#### Texto em análise:
· · · ·

Acórdão do Tribunal da Relação de Guimarães
Processo:
1046/10.6TBVVD.G1
Relator: ANTERO VEIGA
Descritores: INSOLVÊNCIA
PLANO DE INSOLVÊNCIA
HOMOLOGAÇÃO
Nº do Documento: RG
Data do Acordão: 10/27/2011
Votação: UNANIMIDADE
Texto Integral: S
Meio Processual: APELAÇÃO
Decisão: PROCEDENTE
Sumário: I - Face à alteração legislativa operada pela Lei nº 55-A/2010, não pode o tribunal homologar plano de insolvência que não respeite o princípio legal da indisponibilidade do crédito tributário.
II - Constitui vício não negligenciável, nos termos e para os efeitos do CIRE, a violação de normas tributárias imperativas.
Decisão Texto Integral: Acordam na 1ª Secção cível do Tribunal da Relação de Guimarães.


No âmbito dos presentes autos em que figura como insolvente G… , Lda., foi aprovada a proposta de plano de insolvência apresentada pela insolvente a fls. 312 e ss do p.p. (Ref. 416056 do p.e.), conforme consta da acta da assembleia de aprovação da proposta de plano da insolvência de 4 de Agosto de 2010 (fls. -647 e ss do p.p. e Ref. 1561911 do p.e.) e despacho de fls. 662 do p.p (Ref. 1572889 do p.e.).

· · · ·

#### Dados fornecidos:
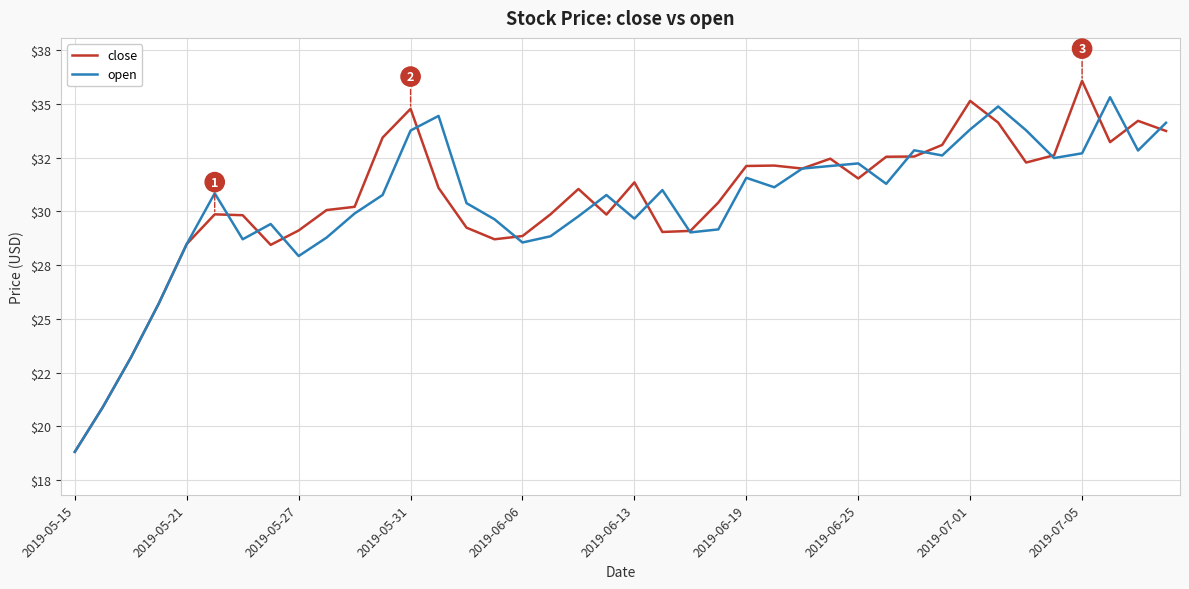

How many intersections are there between close and open?

18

· · · ·

#### Instruções:
A – Liste todos os descritores indicados no acórdão sobre o plano de insolvência.
B – Por favor, escreva o que vem a seguir à última frase do acórdão sobre o plano de insolvência.

#### Resultados por tarefa:
A –
INSOLVÊNCIA
PLANO DE INSOLVÊNCIA
HOMOLOGAÇÃO

B –
A recorrente votou contra o plano, conforme fls. 661.
No plano propôs-se o pagamento dos créditos, que, no concerne à segurança social pressupõe o perdão de 80% dos juros vencidos, um período de carência de 2 anos e perdão de parte do capital, resultante da redução para metade das primeiras 24 prestações.
Por decisão de 24/6/2011 foi homologado por sentença o plano apresentado.

Inconformado o Centro Distrital de Braga do Instituto de Segurança Social, I.P., interpôs o presente recurso.

- Em conclusões defende que o PI homologado não se coaduna com o regime geral de regularização de dívidas à segurança social, violando normas imperativas designadamente da LGT, da lei 55-A/2010 bem como do Código Contributivo. Foi violado o nº 3 do artigo 30 da LGT.

Sem contra-alegações.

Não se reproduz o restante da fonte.